Internally it uses `json_sax_acceptor` — a SAX handler where all methods
return `true` (accepting everything) and `parse_error()` returns `false`:

```cpp
template<typename BasicJsonType>
struct json_sax_acceptor
{
    bool null() { return true; }
    bool boolean(bool) { return true; }
    bool number_integer(number_integer_t) { return true; }
    // ... all return true ...
    bool parse_error(...) { return false; }
};
```

## `sax_parse()` — Static SAX Entry Point

```cpp
template<typename InputType, typename SAX>
static bool sax_parse(InputType&& i, SAX* sax,
                      input_format_t format = input_format_t::json,
                      const bool strict = true,
                      const bool ignore_comments = false,
                      const bool ignore_trailing_commas = false);
```

The `input_format_t` enum selects the parser:

```cpp
enum class input_format_t {
    json,
    cbor,
    msgpack,
    ubjson,
    bson,
    bjdata
};
```

For `json`, the text parser is used.

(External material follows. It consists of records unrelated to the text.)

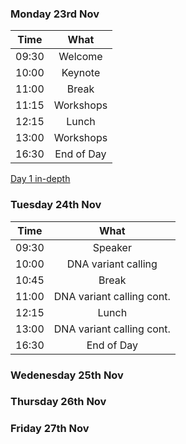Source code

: ### Monday 23rd Nov

Time | What
---|:---:
09:30 | Welcome 
10:00 | Keynote 
11:00 | Break|
11:15 | Workshops 
12:15 | Lunch
13:00 | Workshops 
16:30 | End of Day 

[Day 1 in-depth](day1.html)

### Tuesday 24th Nov

Time | What
---|:---:
09:30 |Speaker
10:00 | DNA variant calling
10:45 | Break
11:00 |DNA variant calling cont.
12:15 | Lunch
13:00 | DNA variant calling cont.
16:30 | End of Day

### Wedenesday 25th Nov

### Thursday 26th Nov

### Friday 27th Nov
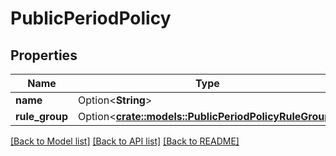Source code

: # PublicPeriodPolicy

## Properties

Name | Type | Description | Notes
------------ | ------------- | ------------- | -------------
**name** | Option<**String**> |  | [optional]
**rule_group** | Option<[**crate::models::PublicPeriodPolicyRuleGroup**](public.PolicyRuleGroup.md)> |  | [optional]

[[Back to Model list]](../README.md#documentation-for-models) [[Back to API list]](../README.md#documentation-for-api-endpoints) [[Back to README]](../README.md)


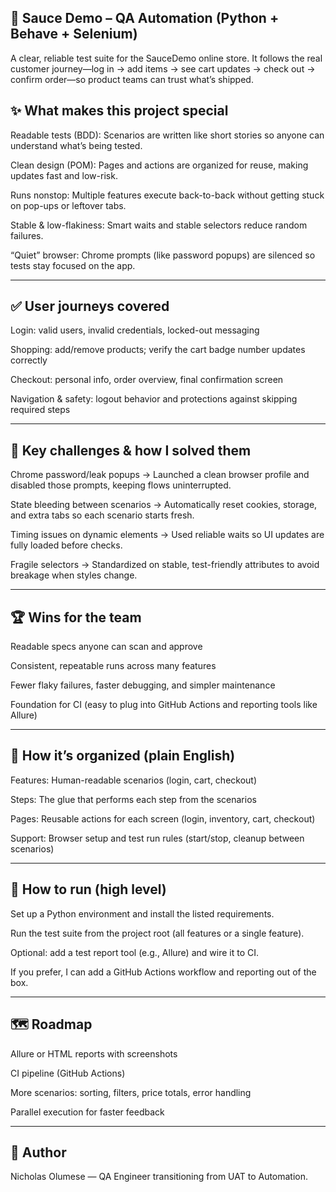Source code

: ## 🛒 Sauce Demo – QA Automation (Python + Behave + Selenium)

A clear, reliable test suite for the SauceDemo online store. It follows the real customer journey—log in → add items → see cart updates → check out → confirm order—so product teams can trust what’s shipped.

## ✨ What makes this project special

Readable tests (BDD): Scenarios are written like short stories so anyone can understand what’s being tested.

Clean design (POM): Pages and actions are organized for reuse, making updates fast and low-risk.

Runs nonstop: Multiple features execute back-to-back without getting stuck on pop-ups or leftover tabs.

Stable & low-flakiness: Smart waits and stable selectors reduce random failures.

“Quiet” browser: Chrome prompts (like password popups) are silenced so tests stay focused on the app.

---

## ✅ User journeys covered

Login: valid users, invalid credentials, locked-out messaging

Shopping: add/remove products; verify the cart badge number updates correctly

Checkout: personal info, order overview, final confirmation screen

Navigation & safety: logout behavior and protections against skipping required steps

---

## 🧗 Key challenges & how I solved them

Chrome password/leak popups → Launched a clean browser profile and disabled those prompts, keeping flows uninterrupted.

State bleeding between scenarios → Automatically reset cookies, storage, and extra tabs so each scenario starts fresh.

Timing issues on dynamic elements → Used reliable waits so UI updates are fully loaded before checks.

Fragile selectors → Standardized on stable, test-friendly attributes to avoid breakage when styles change.

---

## 🏆 Wins for the team

Readable specs anyone can scan and approve

Consistent, repeatable runs across many features

Fewer flaky failures, faster debugging, and simpler maintenance

Foundation for CI (easy to plug into GitHub Actions and reporting tools like Allure)

---

## 🧭 How it’s organized (plain English)

Features: Human-readable scenarios (login, cart, checkout)

Steps: The glue that performs each step from the scenarios

Pages: Reusable actions for each screen (login, inventory, cart, checkout)

Support: Browser setup and test run rules (start/stop, cleanup between scenarios)

---

## 🚀 How to run (high level)

Set up a Python environment and install the listed requirements.

Run the test suite from the project root (all features or a single feature).

Optional: add a test report tool (e.g., Allure) and wire it to CI.

If you prefer, I can add a GitHub Actions workflow and reporting out of the box.

---

## 🗺️ Roadmap

Allure or HTML reports with screenshots

CI pipeline (GitHub Actions)

More scenarios: sorting, filters, price totals, error handling

Parallel execution for faster feedback

---

## 👤 Author

Nicholas Olumese — QA Engineer transitioning from UAT to Automation.
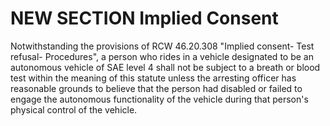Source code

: # NEW SECTION Implied Consent

Notwithstanding the provisions of RCW 46.20.308 "Implied consent- Test refusal- Procedures", a person who rides in a vehicle designated to be an autonomous vehicle of SAE level 4 shall not be subject to a breath or blood test within the meaning of this statute unless the arresting officer has reasonable grounds to believe that the person had disabled or failed to engage the autonomous functionality of the vehicle during that person's physical control of the vehicle.
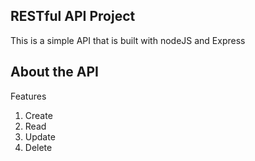 ## RESTful API Project

This is a simple API that is built with nodeJS and Express

## About the API

Features

1. Create
2. Read
3. Update
4. Delete
   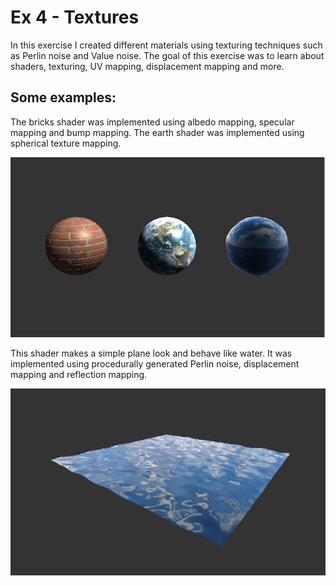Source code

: # Ex 4 - Textures


In this exercise I created different materials using texturing techniques such as Perlin noise and Value noise.
The goal of this exercise was to learn about shaders, texturing, UV mapping, displacement mapping and more.

## Some examples:
The bricks shader was implemented using albedo mapping, specular mapping and bump mapping.
The earth shader was implemented using spherical texture mapping.

![picture](img4A.png)

This shader makes a simple plane look and behave like water. It was implemented using procedurally generated Perlin noise, displacement mapping and reflection mapping.

![picture](img4B.png)
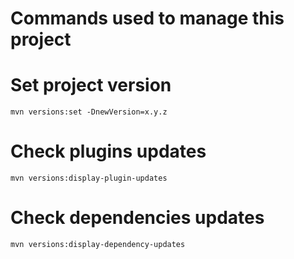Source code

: # Commands used to manage this project

# Set project version

`mvn versions:set -DnewVersion=x.y.z`

# Check plugins updates

`mvn versions:display-plugin-updates`

# Check dependencies updates

`mvn versions:display-dependency-updates`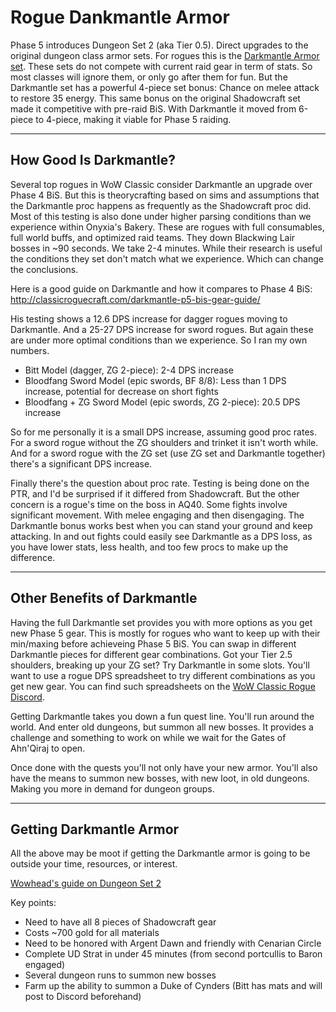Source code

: # Rogue Dankmantle Armor

Phase 5 introduces Dungeon Set 2 (aka Tier 0.5). Direct upgrades to the original dungeon class armor sets. For rogues this is the [Darkmantle Armor set](https://classic.wowhead.com/item-set=512/darkmantle-armor). These sets do not compete with current raid gear in term of stats. So most classes will ignore them, or only go after them for fun. But the Darkmantle set has a powerful 4-piece set bonus: Chance on melee attack to restore 35 energy. This same bonus on the original Shadowcraft set made it competitive with pre-raid BiS. With Darkmantle it moved from 6-piece to 4-piece, making it viable for Phase 5 raiding.

*****

## How Good Is Darkmantle?

Several top rogues in WoW Classic consider Darkmantle an upgrade over Phase 4 BiS. But this is theorycrafting based on sims and assumptions that the Darkmantle proc happens as frequently as the Shadowcraft proc did. Most of this testing is also done under higher parsing conditions than we experience within Onyxia's Bakery. These are rogues with full consumables, full world buffs, and optimized raid teams. They down Blackwing Lair bosses in ~90 seconds. We take 2-4 minutes. While their research is useful the conditions they set don't match what we experience. Which can change the conclusions.

Here is a good guide on Darkmantle and how it compares to Phase 4 BiS: http://classicroguecraft.com/darkmantle-p5-bis-gear-guide/

His testing shows a 12.6 DPS increase for dagger rogues moving to Darkmantle. And a 25-27 DPS increase for sword rogues. But again these are under more optimal conditions than we experience. So I ran my own numbers.

*   Bitt Model (dagger, ZG 2-piece): 2-4 DPS increase
*   Bloodfang Sword Model (epic swords, BF 8/8): Less than 1 DPS increase, potential for decrease on short fights
*   Bloodfang + ZG Sword Model (epic swords, ZG 2-piece): 20.5 DPS increase

So for me personally it is a small DPS increase, assuming good proc rates. For a sword rogue without the ZG shoulders and trinket it isn't worth while. And for a sword rogue with the ZG set (use ZG set and Darkmantle together) there's a significant DPS increase.

Finally there's the question about proc rate. Testing is being done on the PTR, and I'd be surprised if it differed from Shadowcraft. But the other concern is a rogue's time on the boss in AQ40. Some fights involve significant movement. With melee engaging and then disengaging. The Darkmantle bonus works best when you can stand your ground and keep attacking. In and out fights could easily see Darkmantle as a DPS loss, as you have lower stats, less health, and too few procs to make up the difference.

*****

## Other Benefits of Darkmantle

Having the full Darkmantle set provides you with more options as you get new Phase 5 gear. This is mostly for rogues who want to keep up with their min/maxing before achieveing Phase 5 BiS. You can swap in different Darkmantle pieces for different gear combinations. Got your Tier 2.5 shoulders, breaking up your ZG set? Try Darkmantle in some slots. You'll want to use a rogue DPS spreadsheet to try different combinations as you get new gear. You can find such spreadsheets on the [WoW Classic Rogue Discord](https://discord.gg/FD29PN2).

Getting Darkmantle takes you down a fun quest line. You'll run around the world. And enter old dungeons, but summon all new bosses. It provides a challenge and something to work on while we wait for the Gates of Ahn'Qiraj to open.

Once done with the quests you'll not only have your new armor. You'll also have the means to summon new bosses, with new loot, in old dungeons. Making you more in demand for dungeon groups.

*****

## Getting Darkmantle Armor

All the above may be moot if getting the Darkmantle armor is going to be outside your time, resources, or interest.

[Wowhead's guide on Dungeon Set 2](https://classic.wowhead.com/guides/dungeon-set-2-quest-walkthrough-classic-wow#dungeon-2-tier-0-5)

Key points:

*   Need to have all 8 pieces of Shadowcraft gear
*   Costs ~700 gold for all materials
*   Need to be honored with Argent Dawn and friendly with Cenarian Circle
*   Complete UD Strat in under 45 minutes (from second portcullis to Baron engaged)
*   Several dungeon runs to summon new bosses
*   Farm up the ability to summon a Duke of Cynders (Bitt has mats and will post to Discord beforehand)
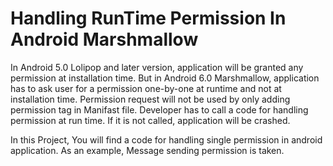 # Handling RunTime Permission In Android Marshmallow

In Android 5.0 Lolipop and later version, application will be granted any permission at installation time. But in Android 6.0 Marshmallow, application has to ask user for a permission one-by-one at runtime and not at installation time. Permission request will not be used by only adding permission tag in Manifast file. Developer has to call a code for handling permission at run time. If it is not called, application will be crashed. 

In this Project, You will find a code for handling single permission in android application. As an example, Message sending permission is taken.

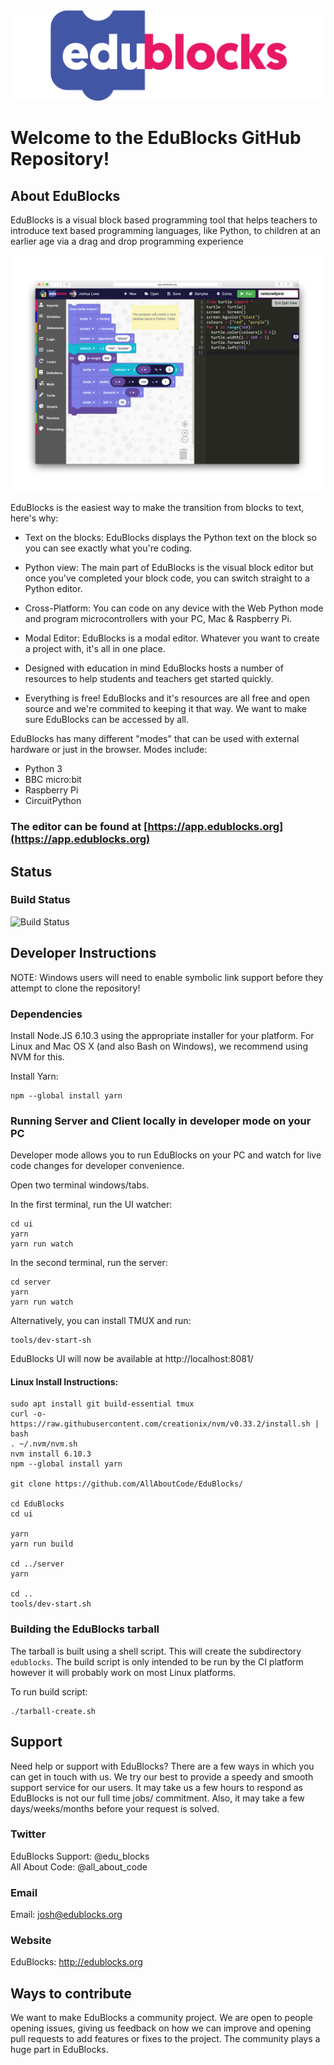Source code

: <div style="text-align:center"><img src ="misc/edublock-logo_Final_edublocks_Blue-pink.png" /></div>

Welcome to the EduBlocks GitHub Repository!
===========================================

About EduBlocks
---------------
EduBlocks is a visual block based programming tool that helps teachers to introduce text based programming languages, like Python, to children at an earlier age via a drag and drop programming experience

![alt tag](misc/newappimage.png)

EduBlocks is the easiest way to make the transition from blocks to text, here's why:

* Text on the blocks:
EduBlocks displays the Python text on the block so you can see exactly what you're coding.

* Python view:
The main part of EduBlocks is the visual block editor but once you've completed your block code, you can switch straight to a Python editor.

* Cross-Platform:
You can code on any device with the Web Python mode and program microcontrollers with your PC, Mac & Raspberry Pi.

* Modal Editor:
EduBlocks is a modal editor. Whatever you want to create a project with, it's all in one place.

* Designed with education in mind
EduBlocks hosts a number of resources to help students and teachers get started quickly.

* Everything is free!
EduBlocks and it's resources are all free and open source and we're commited to keeping it that way. We want to make sure EduBlocks can be accessed by all.

EduBlocks has many different "modes" that can be used with external hardware or just in the browser. Modes include:

- Python 3
- BBC micro:bit
- Raspberry Pi
- CircuitPython

### The editor can be found at [https://app.edublocks.org](https://app.edublocks.org)

Status
---------------
### Build Status

![Build Status](https://jenkins.pi-supply.com/job/Edublocks%20Release/badge/icon)


Developer Instructions
----------------------

NOTE: Windows users will need to enable symbolic link support before they attempt to clone the repository!

### Dependencies

Install Node.JS 6.10.3 using the appropriate installer for your platform. For Linux and Mac OS X (and also Bash on Windows), we recommend using NVM for this.

Install Yarn:

    npm --global install yarn


### Running Server and Client locally in developer mode on your PC

Developer mode allows you to run EduBlocks on your PC and watch for live code changes for developer convenience.

Open two terminal windows/tabs.

In the first terminal, run the UI watcher:

    cd ui
    yarn
    yarn run watch

In the second terminal, run the server:

    cd server
    yarn
    yarn run watch

Alternatively, you can install TMUX and run:

    tools/dev-start-sh

EduBlocks UI will now be available at http://localhost:8081/

#### Linux Install Instructions:

    sudo apt install git build-essential tmux
    curl -o- https://raw.githubusercontent.com/creationix/nvm/v0.33.2/install.sh | bash
    . ~/.nvm/nvm.sh
    nvm install 6.10.3
    npm --global install yarn

    git clone https://github.com/AllAboutCode/EduBlocks/

    cd EduBlocks
    cd ui

    yarn
    yarn run build

    cd ../server
    yarn

    cd ..
    tools/dev-start.sh

### Building the EduBlocks tarball

The tarball is built using a shell script. This will create the subdirectory `edublocks`. The build script is only intended to be run by the CI platform however it will probably work on most Linux platforms.

To run build script:

    ./tarball-create.sh

Support
-------

Need help or support with EduBlocks? There are a few ways in which you can get in touch with us. We try our best to provide a speedy and smooth support service for our users. It may take us a few hours to respond as EduBlocks is not our full time jobs/ commitment. Also, it may take a few days/weeks/months before your request is solved.

### Twitter

EduBlocks Support: @edu_blocks
<br>
All About Code: @all_about_code

### Email

Email: josh@edublocks.org


### Website

EduBlocks: http://edublocks.org

Ways to contribute
-----------

We want to make EduBlocks a community project. We are open to people opening issues, giving us feedback on how we can improve and opening pull requests to add features or fixes to the project. The community plays a huge part in EduBlocks.

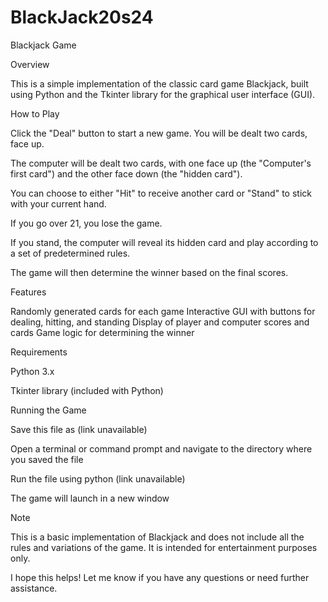 # BlackJack20s24

Blackjack Game

Overview

This is a simple implementation of the classic card game Blackjack, built using Python and the Tkinter library for the graphical user 
interface (GUI).

How to Play

Click the "Deal" button to start a new game.
You will be dealt two cards, face up.

The computer will be dealt two cards, with one face up (the "Computer's first card") and the other face down (the "hidden card").

You can choose to either "Hit" to receive another card or "Stand" to stick with your current hand.

If you go over 21, you lose the game.

If you stand, the computer will reveal its hidden card and play according to a set of predetermined rules.

The game will then determine the winner based on the final scores.


Features

Randomly generated cards for each game
Interactive GUI with buttons for dealing, hitting, and standing
Display of player and computer scores and cards
Game logic for determining the winner


Requirements

Python 3.x

Tkinter library (included with Python)

Running the Game

Save this file as (link unavailable)

Open a terminal or command prompt and navigate to the directory where you saved the file

Run the file using python (link unavailable)

The game will launch in a new window


Note

This is a basic implementation of Blackjack and does not include all the rules and variations of the game. It is intended for entertainment purposes only.

I hope this helps! Let me know if you have any questions or need further assistance.
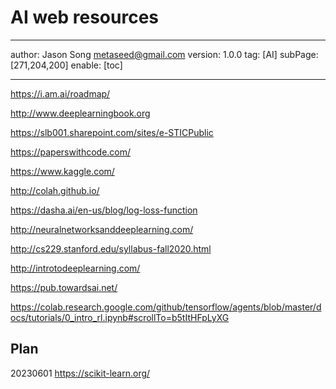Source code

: # AI web resources
---
author: Jason Song <metaseed@gmail.com>
version: 1.0.0
tag: [AI]
subPage: [271,204,200]
enable: [toc]

---
https://i.am.ai/roadmap/

http://www.deeplearningbook.org

https://slb001.sharepoint.com/sites/e-STICPublic

https://paperswithcode.com/

https://www.kaggle.com/

http://colah.github.io/

https://dasha.ai/en-us/blog/log-loss-function

http://neuralnetworksanddeeplearning.com/

http://cs229.stanford.edu/syllabus-fall2020.html

http://introtodeeplearning.com/

https://pub.towardsai.net/

https://colab.research.google.com/github/tensorflow/agents/blob/master/docs/tutorials/0_intro_rl.ipynb#scrollTo=b5tItHFpLyXG
## Plan

20230601
https://scikit-learn.org/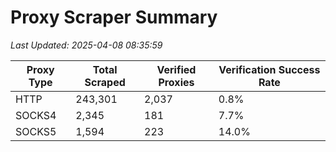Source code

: # Proxy Scraper Summary

_Last Updated: 2025-04-08 08:35:59_

| Proxy Type | Total Scraped | Verified Proxies | Verification Success Rate |
|------------|--------------|------------------|--------------------------|
| HTTP | 243,301 | 2,037 | 0.8% |
| SOCKS4 | 2,345 | 181 | 7.7% |
| SOCKS5 | 1,594 | 223 | 14.0% |
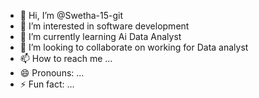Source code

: - 👋 Hi, I’m @Swetha-15-git
- 👀 I’m interested in software development 
- 🌱 I’m currently learning Ai  Data Analyst 
- 💞️ I’m looking to collaborate on working for Data analyst 
- 📫 How to reach me ...
- 😄 Pronouns: ...
- ⚡ Fun fact: ...

<!---
Swetha-15-git/Swetha-15-git is a ✨ special ✨ repository because its `README.md` (this file) appears on your GitHub profile.
You can click the Preview link to take a look at your changes.
--->
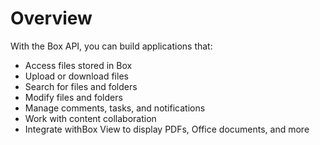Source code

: # Overview

With the Box API, you can build applications that:

- Access files stored in Box
- Upload or download files
- Search for files and folders
- Modify files and folders
- Manage comments, tasks, and notifications
- Work with content collaboration
- Integrate withBox View to display PDFs, Office documents, and more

For binary formats, the
`binary_reader` is used (which also generates SAX events).

## Error Reporting

### Parse Error Format

```
[json.exception.parse_error.101] parse error at line 3, column 5:
syntax error while parsing object key - unexpected end of input;
expected string literal
```

The error message includes:
- Exception ID (e.g., 101)
- Position (line and column, or byte offset)
- Description of what was expected vs. what was found
- The last token read (for context)

### Error IDs

| ID | Condition |
|---|---|
| 101 | Unexpected token |
| 102 | `\u` escape with invalid hex digits |
| 103 | Invalid UTF-8 surrogate pair |
| 104 | JSON Patch: invalid patch document |
| 105 | JSON Patch: missing required field |
| 106 | Invalid number format |
| 107 | Invalid JSON Pointer syntax |
| 108 | Invalid Unicode code point |
| 109 | Invalid UTF-8 byte sequence |
| 110 | Unrecognized CBOR/MessagePack/UBJSON/BSON marker |
| 112 | Parse error in BSON |
| 113 | Parse error in UBJSON |
| 114 | Parse error in BJData |
| 115 | Parse error due to incomplete binary data |

### Diagnostic Positions

When `JSON_DIAGNOSTIC_POSITIONS` is enabled at compile time, the library
tracks byte positions for each value. Error messages then include
`start_position` and `end_position` for the offending value:

```cpp
#define JSON_DIAGNOSTICS 1
#define JSON_DIAGNOSTIC_POSITIONS 1
```

## Parser Callback Events

The parser callback receives events defined by `parse_event_t`:

```cpp
enum class parse_event_t : std::uint8_t
{
    object_start,   // '{' read
    object_end,     // '}' read
    array_start,    // '[' read
    array_end,      // ']' read
    key,            // object key read
    value           // value read
};
```

Callback invocation points in the parser:
1. `object_start` — after `{` is consumed, before any key
2. `key` — after a key string is consumed, `parsed` = the key string
3. `value` — after any value is fully parsed, `parsed` = the value
4. `object_end` — after `}` is consumed, `parsed` = the complete object
5. `array_start` — after `[` is consumed, before any element
6. `array_end` — after `]` is consumed, `parsed` = the complete array

### Callback Return Value

- `true` → keep the value
- `false` → discard (replace with `discarded`)

For container events (`object_start`, `array_start`), returning `false`
skips the **entire** container and all its contents.

## Performance Characteristics

| Stage | Complexity | Dominant Cost |
|---|---|---|
| Input adapter | O(n) | Single pass over input |
| Lexer | O(n) | Character-by-character scan, string copy |
| Parser | O(n) | Recursive descent, SAX event dispatch |
| DOM construction | O(n) | Memory allocation for containers |

The overall parsing complexity is O(n) in the input size. Memory usage is
proportional to the nesting depth (parser stack) plus the size of the
resulting DOM (heap allocations for strings, arrays, objects).

For large inputs where the full DOM is not needed, using the SAX interface
directly avoids DOM construction overhead entirely.